EXERCISE OBJECTIVE
Retype the following records exactly and exclude the pictures.

DATA IN THIS EXERCISE

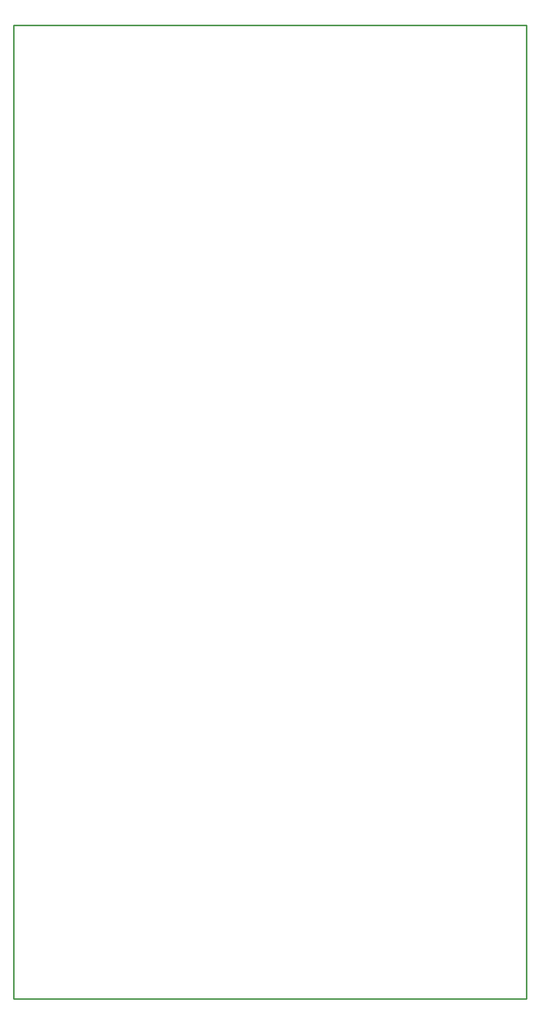
<source format=gko>
G04*
G04 #@! TF.GenerationSoftware,Altium Limited,Altium Designer,21.0.9 (235)*
G04*
G04 Layer_Color=16711935*
%FSLAX44Y44*%
%MOMM*%
G71*
G04*
G04 #@! TF.SameCoordinates,70CB9891-2270-4D21-866A-A56E4BF175EE*
G04*
G04*
G04 #@! TF.FilePolarity,Positive*
G04*
G01*
G75*
%ADD10C,0.2540*%
D10*
X861658Y-0D02*
X861658Y1635252D01*
X0Y0D02*
X861658Y-0D01*
X-0Y1635252D02*
X0Y0D01*
X-0Y1635252D02*
X861658Y1635252D01*
M02*

</source>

PROBLEM SOLUTION
<source format=gko>
G04*
G04 #@! TF.GenerationSoftware,Altium Limited,Altium Designer,21.0.9 (235)*
G04*
G04 Layer_Color=16711935*
%FSLAX44Y44*%
%MOMM*%
G71*
G04*
G04 #@! TF.SameCoordinates,70CB9891-2270-4D21-866A-A56E4BF175EE*
G04*
G04*
G04 #@! TF.FilePolarity,Positive*
G04*
G01*
G75*
%ADD10C,0.2540*%
D10*
X861658Y-0D02*
X861658Y1635252D01*
X0Y0D02*
X861658Y-0D01*
X-0Y1635252D02*
X0Y0D01*
X-0Y1635252D02*
X861658Y1635252D01*
M02*

</source>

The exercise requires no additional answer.